§ **Task directions**: Verbatim reproduction of the entries is required; images must be omitted.

[Records from a data collection]

- - -

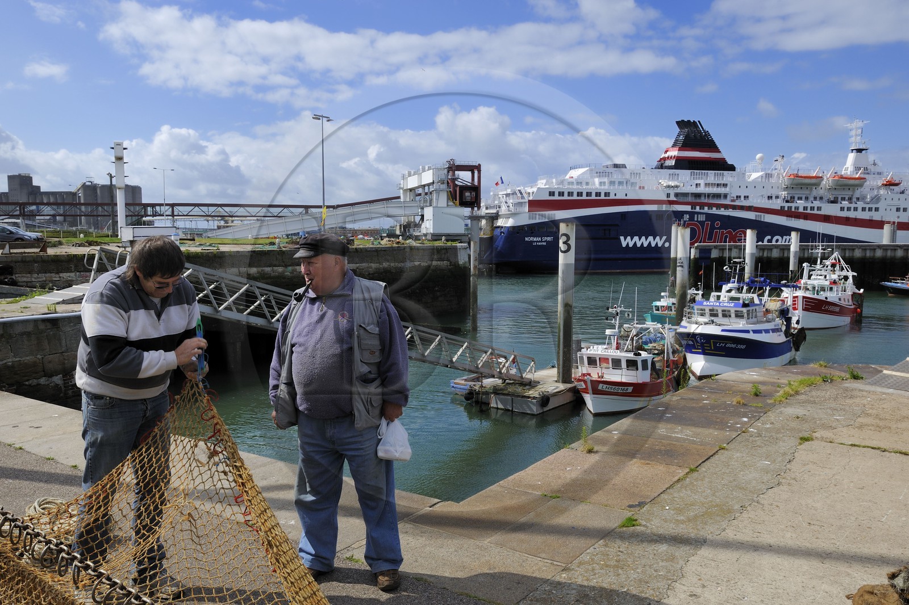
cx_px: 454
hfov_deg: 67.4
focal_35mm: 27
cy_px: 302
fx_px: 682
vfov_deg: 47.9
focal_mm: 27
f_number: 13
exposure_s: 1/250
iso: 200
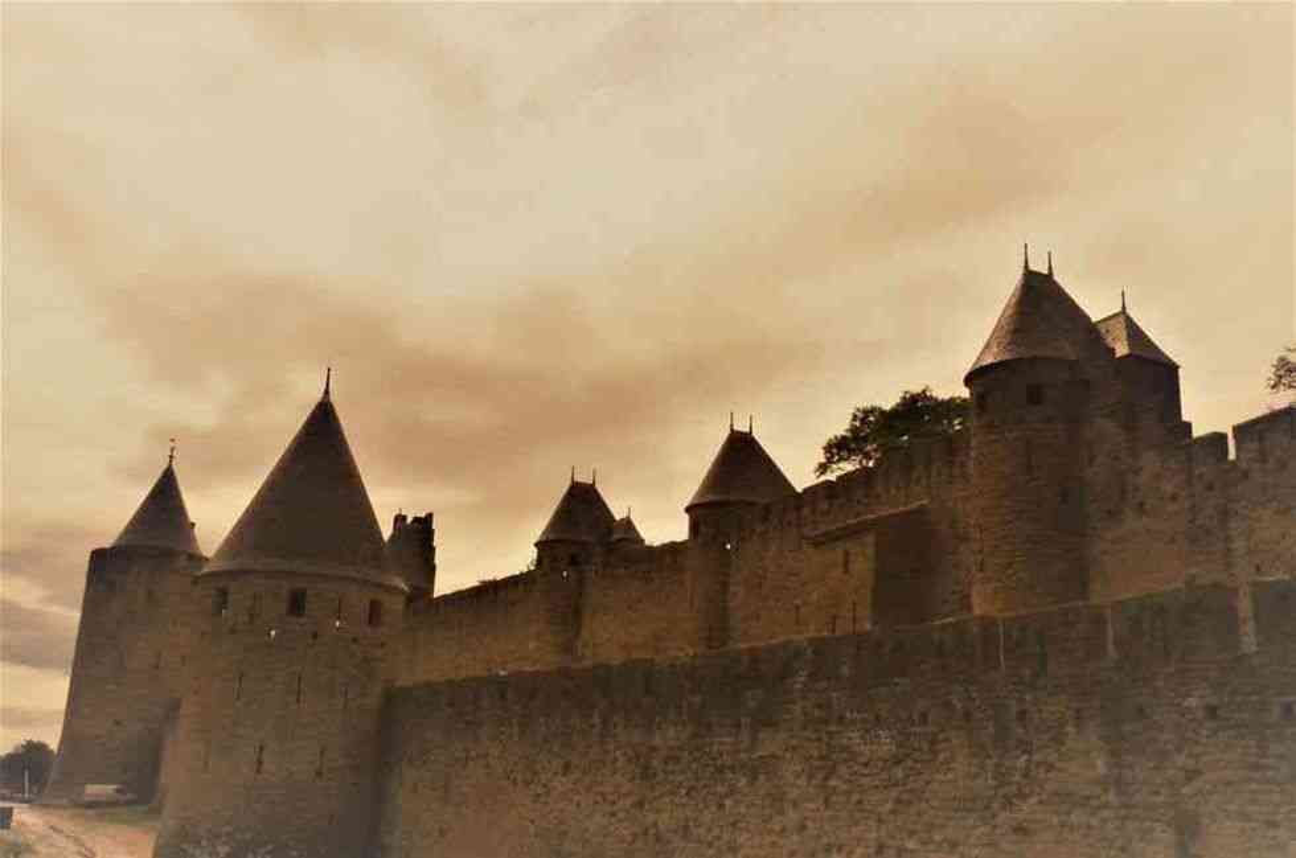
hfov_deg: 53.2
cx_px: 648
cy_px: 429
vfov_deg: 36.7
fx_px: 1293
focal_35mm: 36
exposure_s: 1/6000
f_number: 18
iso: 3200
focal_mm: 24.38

- - -

§ **Answer to this task**:
cx_px: 454
hfov_deg: 67.4
focal_35mm: 27
cy_px: 302
fx_px: 682
vfov_deg: 47.9
focal_mm: 27
f_number: 13
exposure_s: 1/250
iso: 200
hfov_deg: 53.2
cx_px: 648
cy_px: 429
vfov_deg: 36.7
fx_px: 1293
focal_35mm: 36
exposure_s: 1/6000
f_number: 18
iso: 3200
focal_mm: 24.38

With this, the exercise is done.